I owned one for 15 years. In full disclosure I now own a Westsail 42. Most everything said so far is correct. A couple of slanted comments though on the sailing.
She's definitely not a round the buoy boat. She takes some
work to sail.
Work in setting her up, not work in the
steering. If she's rigged right and the spar is set correct she'll balance well and you'll be more comfortable in her than most other boats. She will in bay chop, even the GOMEX under the right conditions hobby horse. If you get enough
power into her though; like in the video above, she'll punch though happily for hours and days. In spite of the Wetsnail slam she sails very well but can't point as high as a round the buoys
racer. Once you fall off from beating to any kind of reach she finds her legs and can really move. The motion is kind to the body and inspite of one poster saying he was tired after sailing a day, she got us to
ports generally in fine shape without our teeth having been knocked loose. We sailed her 25k miles, about 10 k
offshore and the rest coastal. We had an Aires
wind vane that steered almost all the time. The key to moving the boat is having the right sails and large enough. I believe she first earned her snail slam because the boats shipped from the
west coast to the east had sails designed for
California and not the finicky winds we have on the
east coast. We used for 90% of our sailing on the
east coast the 130
Genoa, the staysail and well built main. In the trades we changed to the Yankee, keep the staysail furled and then a reefed
mainsail.
Look for one that has at least the 36hp
Volvo or larger. The 25 hp put her as underpowered and that's the
engine we put on her. Thank you Lynn and Larry P for that
purchase. It was the only
purchase on the boat I really regretted.
As for factory built vs owner: Look the boats over closely. I'd say of all the owner built boats I've looked at about 1/2 are significantly better then the factory built and 1/2 are worse.
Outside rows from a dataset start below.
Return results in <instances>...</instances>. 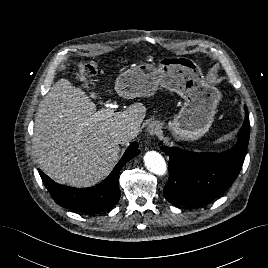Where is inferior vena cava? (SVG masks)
Wrapping results in <instances>:
<instances>
[{"mask_svg": "<svg viewBox=\"0 0 268 268\" xmlns=\"http://www.w3.org/2000/svg\"><path fill=\"white\" fill-rule=\"evenodd\" d=\"M137 131L136 130H131L128 132H121V131H112L110 133V138L114 142H120L123 140H131L137 136Z\"/></svg>", "mask_w": 268, "mask_h": 268, "instance_id": "1", "label": "inferior vena cava"}]
</instances>
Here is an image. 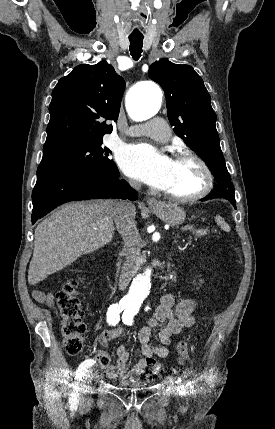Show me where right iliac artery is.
Here are the masks:
<instances>
[{"mask_svg":"<svg viewBox=\"0 0 275 429\" xmlns=\"http://www.w3.org/2000/svg\"><path fill=\"white\" fill-rule=\"evenodd\" d=\"M124 308H125V305L121 303L110 305L107 311V322L109 325L115 326L118 324L120 320V313ZM94 363L95 361L93 359H88L79 365L75 376V379L77 380V382L75 383V386H74L75 389L71 393V398H70V403L72 407H75L78 402V396H79L78 383L80 382V380H82V377L85 375V373Z\"/></svg>","mask_w":275,"mask_h":429,"instance_id":"obj_1","label":"right iliac artery"}]
</instances>
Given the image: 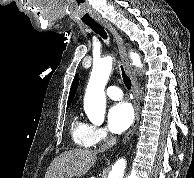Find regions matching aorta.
<instances>
[{"mask_svg": "<svg viewBox=\"0 0 194 178\" xmlns=\"http://www.w3.org/2000/svg\"><path fill=\"white\" fill-rule=\"evenodd\" d=\"M133 65L141 68L142 63L137 53H130ZM113 59L107 56L93 65L91 76L84 97V110L89 120L94 124H101L105 117L106 96L105 85L112 70ZM126 160L121 158L115 162L108 178H123Z\"/></svg>", "mask_w": 194, "mask_h": 178, "instance_id": "aorta-1", "label": "aorta"}]
</instances>
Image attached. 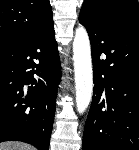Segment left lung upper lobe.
Masks as SVG:
<instances>
[{
	"instance_id": "left-lung-upper-lobe-1",
	"label": "left lung upper lobe",
	"mask_w": 139,
	"mask_h": 150,
	"mask_svg": "<svg viewBox=\"0 0 139 150\" xmlns=\"http://www.w3.org/2000/svg\"><path fill=\"white\" fill-rule=\"evenodd\" d=\"M81 12L101 21H114L130 12H139V7L137 0H85Z\"/></svg>"
}]
</instances>
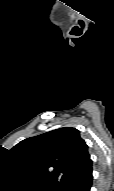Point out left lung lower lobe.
I'll return each mask as SVG.
<instances>
[{
  "mask_svg": "<svg viewBox=\"0 0 114 191\" xmlns=\"http://www.w3.org/2000/svg\"><path fill=\"white\" fill-rule=\"evenodd\" d=\"M92 178V161L90 159L61 191H90Z\"/></svg>",
  "mask_w": 114,
  "mask_h": 191,
  "instance_id": "1",
  "label": "left lung lower lobe"
}]
</instances>
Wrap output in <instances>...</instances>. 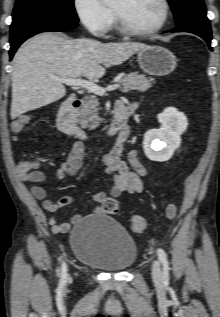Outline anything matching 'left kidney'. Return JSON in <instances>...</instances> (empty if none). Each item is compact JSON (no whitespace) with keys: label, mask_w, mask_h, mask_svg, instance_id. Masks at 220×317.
<instances>
[{"label":"left kidney","mask_w":220,"mask_h":317,"mask_svg":"<svg viewBox=\"0 0 220 317\" xmlns=\"http://www.w3.org/2000/svg\"><path fill=\"white\" fill-rule=\"evenodd\" d=\"M157 118L161 127L145 133L143 148L150 160L163 162L169 160L179 147L180 135L187 127V120L175 108H166Z\"/></svg>","instance_id":"left-kidney-1"}]
</instances>
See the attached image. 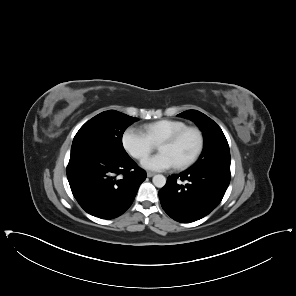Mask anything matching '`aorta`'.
<instances>
[{
	"mask_svg": "<svg viewBox=\"0 0 296 296\" xmlns=\"http://www.w3.org/2000/svg\"><path fill=\"white\" fill-rule=\"evenodd\" d=\"M152 181H153V184L158 188H162L166 184V178L162 174L155 175Z\"/></svg>",
	"mask_w": 296,
	"mask_h": 296,
	"instance_id": "1",
	"label": "aorta"
}]
</instances>
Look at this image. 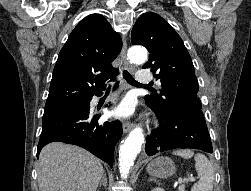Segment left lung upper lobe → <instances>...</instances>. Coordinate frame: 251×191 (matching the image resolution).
<instances>
[{
    "mask_svg": "<svg viewBox=\"0 0 251 191\" xmlns=\"http://www.w3.org/2000/svg\"><path fill=\"white\" fill-rule=\"evenodd\" d=\"M131 40L148 49L149 60L143 68L151 69L161 81L160 94L145 96L161 119L182 107H201L192 59L167 21L152 12L141 15L133 26Z\"/></svg>",
    "mask_w": 251,
    "mask_h": 191,
    "instance_id": "left-lung-upper-lobe-1",
    "label": "left lung upper lobe"
}]
</instances>
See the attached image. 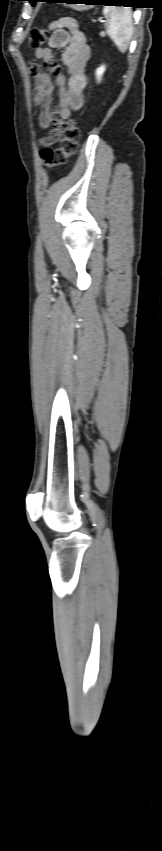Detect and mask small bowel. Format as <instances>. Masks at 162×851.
Segmentation results:
<instances>
[{"label":"small bowel","mask_w":162,"mask_h":851,"mask_svg":"<svg viewBox=\"0 0 162 851\" xmlns=\"http://www.w3.org/2000/svg\"><path fill=\"white\" fill-rule=\"evenodd\" d=\"M57 48H64L61 60L67 68L68 79L59 71L54 61L53 50ZM35 56L43 60L45 64L39 66L31 63L29 66L35 82L33 100L41 109L40 126L48 128L51 123L58 125L64 122L73 111L83 106V90L86 86L85 67L90 58V48L77 21L72 17H63L52 23L48 46L36 49ZM42 68H46L47 71H43ZM55 85L58 88V102L57 107L53 109ZM54 130L48 136L41 138L42 145L49 146L59 140Z\"/></svg>","instance_id":"c3829d8e"}]
</instances>
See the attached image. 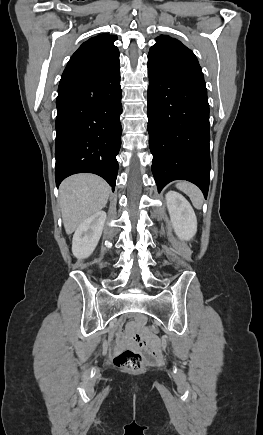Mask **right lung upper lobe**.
<instances>
[{"label": "right lung upper lobe", "mask_w": 263, "mask_h": 435, "mask_svg": "<svg viewBox=\"0 0 263 435\" xmlns=\"http://www.w3.org/2000/svg\"><path fill=\"white\" fill-rule=\"evenodd\" d=\"M117 36L101 34L84 42L69 60L59 87L93 79L119 67Z\"/></svg>", "instance_id": "obj_1"}]
</instances>
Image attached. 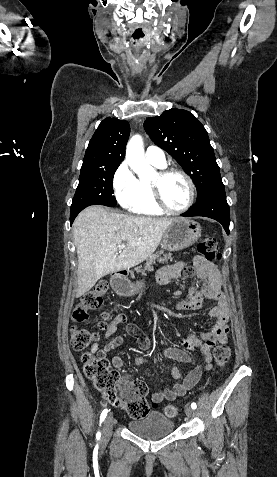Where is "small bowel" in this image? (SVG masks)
<instances>
[{
  "label": "small bowel",
  "instance_id": "c3829d8e",
  "mask_svg": "<svg viewBox=\"0 0 277 477\" xmlns=\"http://www.w3.org/2000/svg\"><path fill=\"white\" fill-rule=\"evenodd\" d=\"M193 266L196 270L197 277L202 284L201 290L194 287L190 290L189 295L177 304L179 310H192L198 308L203 297L215 301V306L210 310L209 316L215 321L209 331L192 333L188 337L181 339V344L186 349H199L204 356V366L198 364L184 349L177 347H168L164 350L165 357L177 362L187 363L194 366L186 376H182L177 367L171 369V376L176 380L171 388L157 389L152 395V402L158 404L162 400H174L177 397L185 395L200 380L203 369L210 370L212 368V351L217 344H225L228 334V318L229 309L226 297L222 291L221 276L209 260L202 256H196L193 260ZM188 267L185 262H177L162 267L157 273V279L162 284H168L171 280L178 278L184 269ZM128 317L125 314H118L107 326L104 339L106 344L99 349V341H96L91 352L106 356L110 351L122 345L125 338H133L136 340L141 350L150 348L149 339L134 324H127V336L112 337L120 324L126 323ZM124 355L117 354L112 358V365L116 369H120L124 364ZM145 363L144 357H137L134 360L136 366ZM129 377H126V380Z\"/></svg>",
  "mask_w": 277,
  "mask_h": 477
}]
</instances>
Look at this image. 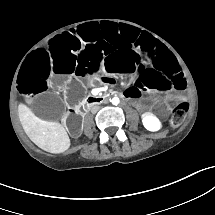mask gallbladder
Returning <instances> with one entry per match:
<instances>
[{"label": "gallbladder", "instance_id": "bac80fb5", "mask_svg": "<svg viewBox=\"0 0 215 215\" xmlns=\"http://www.w3.org/2000/svg\"><path fill=\"white\" fill-rule=\"evenodd\" d=\"M65 109V100L55 94H39L33 100V113L39 119L59 120Z\"/></svg>", "mask_w": 215, "mask_h": 215}]
</instances>
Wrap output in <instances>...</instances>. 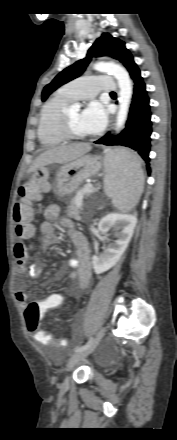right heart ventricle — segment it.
I'll use <instances>...</instances> for the list:
<instances>
[{"label": "right heart ventricle", "instance_id": "e07e8e85", "mask_svg": "<svg viewBox=\"0 0 177 440\" xmlns=\"http://www.w3.org/2000/svg\"><path fill=\"white\" fill-rule=\"evenodd\" d=\"M74 98L63 88L54 93L44 104L38 122V139L43 147L50 148L65 142L59 130L60 116Z\"/></svg>", "mask_w": 177, "mask_h": 440}]
</instances>
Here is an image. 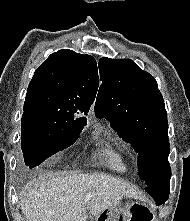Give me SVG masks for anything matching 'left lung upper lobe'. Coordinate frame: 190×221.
<instances>
[{
  "instance_id": "1",
  "label": "left lung upper lobe",
  "mask_w": 190,
  "mask_h": 221,
  "mask_svg": "<svg viewBox=\"0 0 190 221\" xmlns=\"http://www.w3.org/2000/svg\"><path fill=\"white\" fill-rule=\"evenodd\" d=\"M99 72L95 112L135 148L139 175L153 186L171 172L167 112L157 82L130 59L101 58Z\"/></svg>"
}]
</instances>
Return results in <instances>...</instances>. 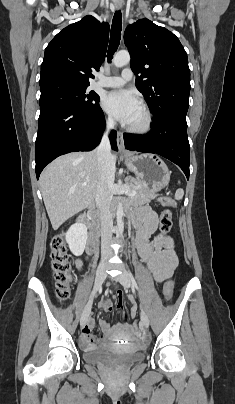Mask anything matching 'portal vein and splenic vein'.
Returning a JSON list of instances; mask_svg holds the SVG:
<instances>
[{"label":"portal vein and splenic vein","instance_id":"portal-vein-and-splenic-vein-1","mask_svg":"<svg viewBox=\"0 0 235 404\" xmlns=\"http://www.w3.org/2000/svg\"><path fill=\"white\" fill-rule=\"evenodd\" d=\"M136 194V191L135 190H133V191H131L129 194H128V196H134Z\"/></svg>","mask_w":235,"mask_h":404}]
</instances>
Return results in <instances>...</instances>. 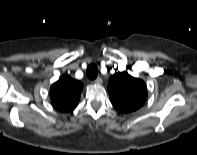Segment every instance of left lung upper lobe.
<instances>
[{"label":"left lung upper lobe","instance_id":"obj_1","mask_svg":"<svg viewBox=\"0 0 197 155\" xmlns=\"http://www.w3.org/2000/svg\"><path fill=\"white\" fill-rule=\"evenodd\" d=\"M108 93L117 110L129 113L144 104L147 98V87L143 80L134 78L127 72H118L109 80Z\"/></svg>","mask_w":197,"mask_h":155}]
</instances>
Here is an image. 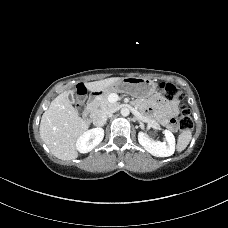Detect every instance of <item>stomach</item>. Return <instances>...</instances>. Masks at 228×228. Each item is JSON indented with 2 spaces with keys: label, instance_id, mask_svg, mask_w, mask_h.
<instances>
[{
  "label": "stomach",
  "instance_id": "stomach-1",
  "mask_svg": "<svg viewBox=\"0 0 228 228\" xmlns=\"http://www.w3.org/2000/svg\"><path fill=\"white\" fill-rule=\"evenodd\" d=\"M157 84L144 77H125L108 86L106 89L96 92L95 95H105L111 92L126 93L134 97L147 98L156 91Z\"/></svg>",
  "mask_w": 228,
  "mask_h": 228
}]
</instances>
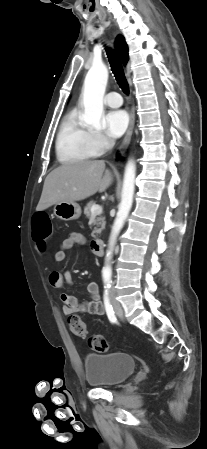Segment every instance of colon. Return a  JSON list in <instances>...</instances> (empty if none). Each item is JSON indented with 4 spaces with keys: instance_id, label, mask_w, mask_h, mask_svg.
Wrapping results in <instances>:
<instances>
[{
    "instance_id": "obj_1",
    "label": "colon",
    "mask_w": 207,
    "mask_h": 449,
    "mask_svg": "<svg viewBox=\"0 0 207 449\" xmlns=\"http://www.w3.org/2000/svg\"><path fill=\"white\" fill-rule=\"evenodd\" d=\"M53 233L52 224L49 216L45 212H37L33 215V239L42 252L46 251ZM70 331L77 337H85L87 328L84 320L77 315L68 317ZM90 347L97 352H106L108 342L102 335H92L89 338Z\"/></svg>"
}]
</instances>
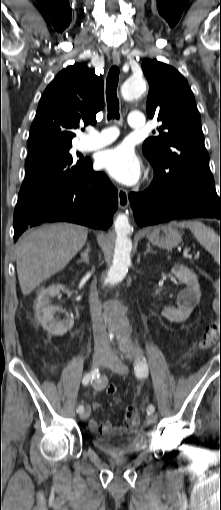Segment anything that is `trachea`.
<instances>
[{"label": "trachea", "mask_w": 221, "mask_h": 510, "mask_svg": "<svg viewBox=\"0 0 221 510\" xmlns=\"http://www.w3.org/2000/svg\"><path fill=\"white\" fill-rule=\"evenodd\" d=\"M119 81V69L113 66L106 79V101L108 120L119 119V100L117 98V86Z\"/></svg>", "instance_id": "obj_1"}]
</instances>
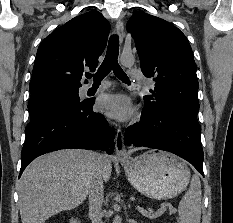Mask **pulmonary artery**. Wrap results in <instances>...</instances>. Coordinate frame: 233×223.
I'll return each mask as SVG.
<instances>
[{
	"label": "pulmonary artery",
	"instance_id": "obj_1",
	"mask_svg": "<svg viewBox=\"0 0 233 223\" xmlns=\"http://www.w3.org/2000/svg\"><path fill=\"white\" fill-rule=\"evenodd\" d=\"M129 78L130 79H141L144 78L143 70H129ZM107 85H101L98 90L107 89Z\"/></svg>",
	"mask_w": 233,
	"mask_h": 223
}]
</instances>
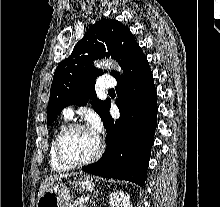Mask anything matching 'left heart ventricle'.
Wrapping results in <instances>:
<instances>
[{"label": "left heart ventricle", "instance_id": "left-heart-ventricle-1", "mask_svg": "<svg viewBox=\"0 0 220 207\" xmlns=\"http://www.w3.org/2000/svg\"><path fill=\"white\" fill-rule=\"evenodd\" d=\"M62 153L72 162L91 157L98 147V138L89 129H77L68 133L62 141Z\"/></svg>", "mask_w": 220, "mask_h": 207}]
</instances>
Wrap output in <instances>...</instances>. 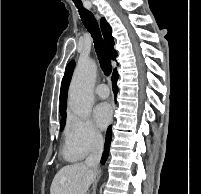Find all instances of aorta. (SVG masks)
<instances>
[{
	"mask_svg": "<svg viewBox=\"0 0 201 194\" xmlns=\"http://www.w3.org/2000/svg\"><path fill=\"white\" fill-rule=\"evenodd\" d=\"M97 65L92 59L79 60L70 84V110L79 117H87L93 107V88Z\"/></svg>",
	"mask_w": 201,
	"mask_h": 194,
	"instance_id": "1",
	"label": "aorta"
}]
</instances>
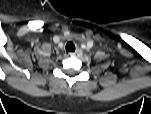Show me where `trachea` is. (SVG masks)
I'll use <instances>...</instances> for the list:
<instances>
[{"mask_svg": "<svg viewBox=\"0 0 151 114\" xmlns=\"http://www.w3.org/2000/svg\"><path fill=\"white\" fill-rule=\"evenodd\" d=\"M66 51L67 52H74L75 51V45L73 42H68L66 44Z\"/></svg>", "mask_w": 151, "mask_h": 114, "instance_id": "obj_1", "label": "trachea"}]
</instances>
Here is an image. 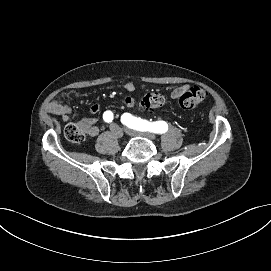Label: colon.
I'll return each instance as SVG.
<instances>
[{
	"label": "colon",
	"mask_w": 271,
	"mask_h": 271,
	"mask_svg": "<svg viewBox=\"0 0 271 271\" xmlns=\"http://www.w3.org/2000/svg\"><path fill=\"white\" fill-rule=\"evenodd\" d=\"M206 91L200 87H190L180 97V105L184 109L196 108L205 98ZM166 97L158 91H149L139 100V107L143 109H155L164 105ZM67 140L73 143H80L85 139L86 130L84 126L75 123L68 124L64 130Z\"/></svg>",
	"instance_id": "colon-1"
}]
</instances>
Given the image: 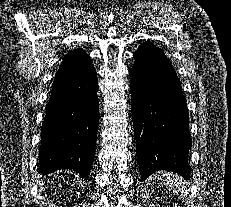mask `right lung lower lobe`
Listing matches in <instances>:
<instances>
[{
    "instance_id": "1",
    "label": "right lung lower lobe",
    "mask_w": 231,
    "mask_h": 207,
    "mask_svg": "<svg viewBox=\"0 0 231 207\" xmlns=\"http://www.w3.org/2000/svg\"><path fill=\"white\" fill-rule=\"evenodd\" d=\"M98 88L90 57L72 68L59 67L41 127L40 173L89 174L99 123Z\"/></svg>"
}]
</instances>
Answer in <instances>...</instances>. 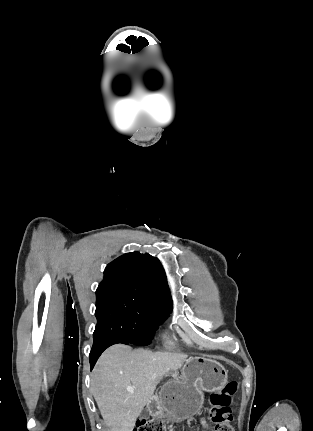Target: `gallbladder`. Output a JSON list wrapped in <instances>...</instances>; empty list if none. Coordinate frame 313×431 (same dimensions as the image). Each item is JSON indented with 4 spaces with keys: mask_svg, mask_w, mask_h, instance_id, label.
<instances>
[{
    "mask_svg": "<svg viewBox=\"0 0 313 431\" xmlns=\"http://www.w3.org/2000/svg\"><path fill=\"white\" fill-rule=\"evenodd\" d=\"M147 415H148V411L144 410V416H147Z\"/></svg>",
    "mask_w": 313,
    "mask_h": 431,
    "instance_id": "gallbladder-1",
    "label": "gallbladder"
}]
</instances>
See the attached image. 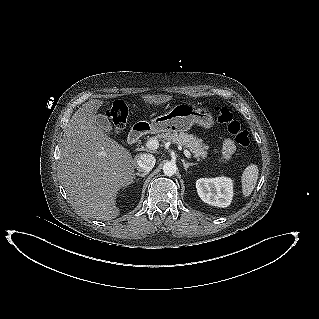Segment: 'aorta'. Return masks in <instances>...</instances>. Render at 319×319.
Masks as SVG:
<instances>
[{"label": "aorta", "mask_w": 319, "mask_h": 319, "mask_svg": "<svg viewBox=\"0 0 319 319\" xmlns=\"http://www.w3.org/2000/svg\"><path fill=\"white\" fill-rule=\"evenodd\" d=\"M177 171V165L174 162L168 161L163 165V172L165 175H174Z\"/></svg>", "instance_id": "obj_1"}]
</instances>
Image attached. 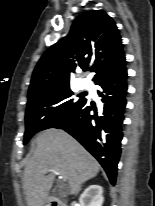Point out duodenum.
Returning <instances> with one entry per match:
<instances>
[{"label":"duodenum","mask_w":155,"mask_h":206,"mask_svg":"<svg viewBox=\"0 0 155 206\" xmlns=\"http://www.w3.org/2000/svg\"><path fill=\"white\" fill-rule=\"evenodd\" d=\"M47 206H67L64 202L60 201L56 198H49L47 202Z\"/></svg>","instance_id":"duodenum-1"}]
</instances>
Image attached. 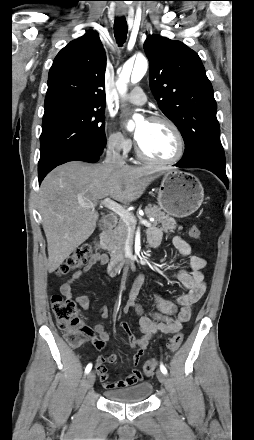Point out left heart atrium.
Listing matches in <instances>:
<instances>
[{
    "label": "left heart atrium",
    "instance_id": "obj_1",
    "mask_svg": "<svg viewBox=\"0 0 254 440\" xmlns=\"http://www.w3.org/2000/svg\"><path fill=\"white\" fill-rule=\"evenodd\" d=\"M140 135H141V132H140V130L138 129L137 132H136V139H137V141H138Z\"/></svg>",
    "mask_w": 254,
    "mask_h": 440
}]
</instances>
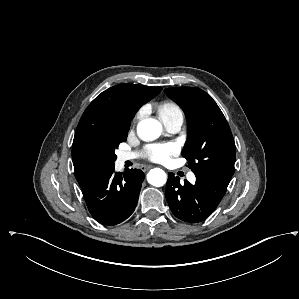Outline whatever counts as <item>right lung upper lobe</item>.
Listing matches in <instances>:
<instances>
[{"instance_id":"1","label":"right lung upper lobe","mask_w":299,"mask_h":299,"mask_svg":"<svg viewBox=\"0 0 299 299\" xmlns=\"http://www.w3.org/2000/svg\"><path fill=\"white\" fill-rule=\"evenodd\" d=\"M161 90V87L120 84L102 92L90 103L79 121L72 146L73 165L80 186L89 181L80 151L83 143L99 136L109 127H130L136 111Z\"/></svg>"}]
</instances>
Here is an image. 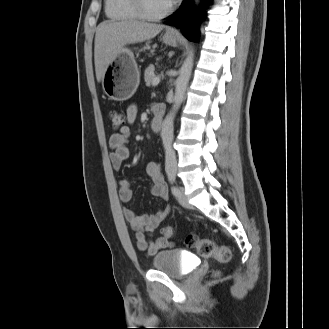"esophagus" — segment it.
Returning <instances> with one entry per match:
<instances>
[{
	"label": "esophagus",
	"instance_id": "1",
	"mask_svg": "<svg viewBox=\"0 0 329 329\" xmlns=\"http://www.w3.org/2000/svg\"><path fill=\"white\" fill-rule=\"evenodd\" d=\"M170 33H171V34H174V31H173V30H171V31H170Z\"/></svg>",
	"mask_w": 329,
	"mask_h": 329
}]
</instances>
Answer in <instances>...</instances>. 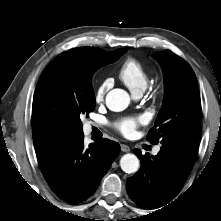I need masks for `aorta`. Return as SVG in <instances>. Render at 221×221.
Returning a JSON list of instances; mask_svg holds the SVG:
<instances>
[{
    "label": "aorta",
    "instance_id": "aorta-1",
    "mask_svg": "<svg viewBox=\"0 0 221 221\" xmlns=\"http://www.w3.org/2000/svg\"><path fill=\"white\" fill-rule=\"evenodd\" d=\"M130 103L129 94L123 89H113L106 96V105L111 111L125 110ZM140 166L139 159L134 154H125L120 159V167L125 173L137 172Z\"/></svg>",
    "mask_w": 221,
    "mask_h": 221
}]
</instances>
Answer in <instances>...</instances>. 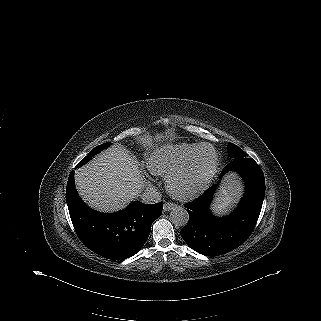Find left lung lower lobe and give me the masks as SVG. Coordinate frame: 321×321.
<instances>
[{"instance_id": "0a47b994", "label": "left lung lower lobe", "mask_w": 321, "mask_h": 321, "mask_svg": "<svg viewBox=\"0 0 321 321\" xmlns=\"http://www.w3.org/2000/svg\"><path fill=\"white\" fill-rule=\"evenodd\" d=\"M231 170L237 171L246 183L245 195L231 215L216 218L210 213L209 205L218 183L184 205L189 222L181 230V236L200 254L218 256L237 248L250 236L258 220L265 196V180L260 166L248 156L237 158L223 169L221 177Z\"/></svg>"}]
</instances>
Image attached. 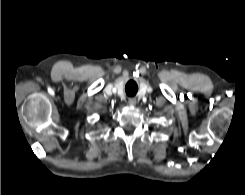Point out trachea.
I'll return each instance as SVG.
<instances>
[{"label": "trachea", "mask_w": 245, "mask_h": 195, "mask_svg": "<svg viewBox=\"0 0 245 195\" xmlns=\"http://www.w3.org/2000/svg\"><path fill=\"white\" fill-rule=\"evenodd\" d=\"M137 91H138V86L136 82L133 80H129L125 86V92L127 96L133 97L136 95Z\"/></svg>", "instance_id": "trachea-1"}]
</instances>
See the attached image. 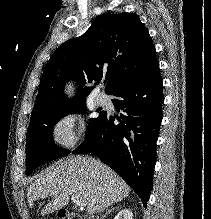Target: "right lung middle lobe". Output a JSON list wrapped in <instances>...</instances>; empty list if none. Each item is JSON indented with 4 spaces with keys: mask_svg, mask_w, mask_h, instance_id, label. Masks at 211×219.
<instances>
[{
    "mask_svg": "<svg viewBox=\"0 0 211 219\" xmlns=\"http://www.w3.org/2000/svg\"><path fill=\"white\" fill-rule=\"evenodd\" d=\"M87 112L85 99L60 107L50 113L31 118L26 138V174H30L44 162L63 157L70 153L58 147L53 140V127L70 113ZM105 111L99 112L98 118L89 120L86 135L89 134Z\"/></svg>",
    "mask_w": 211,
    "mask_h": 219,
    "instance_id": "obj_1",
    "label": "right lung middle lobe"
}]
</instances>
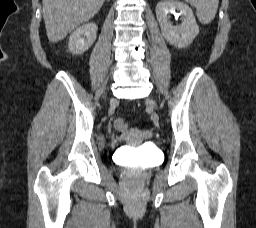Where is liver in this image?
<instances>
[{
    "mask_svg": "<svg viewBox=\"0 0 256 228\" xmlns=\"http://www.w3.org/2000/svg\"><path fill=\"white\" fill-rule=\"evenodd\" d=\"M105 0H43V19L50 42L63 40L93 18Z\"/></svg>",
    "mask_w": 256,
    "mask_h": 228,
    "instance_id": "1",
    "label": "liver"
}]
</instances>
By now after almost 40 years most all boats have been owner modified enough that everyone is custom.
There were I think 3
deck mods so make sure the year you're looking at is what you want. The earlier boats had a large
teak lazzerate
hatch, the next mod was a center skylight, and the following was putting stanchions bases molded in, a flush lazzerette, a
cockpit locker a molded in shim fo rthe
bowsprit (that may have been in the second mod) and a
cockpit locker. We had the last mod.
If you want to sail around the world or do some serious offshore stuff the boat will stand up to anything you can handle. There is more room than you'll generally know what to do with. (We had over 50 lockers
storage areas). She isn't however a condo at the
dock. There is room for stuff and things and not for playing charades down below.
All that being said I think a well found one is the best bang for the buck in todays market. If you
price boats by the pound (that's how builders figure much of the cost) then you're easily
buying a 40- 50' boat in a small effecient package.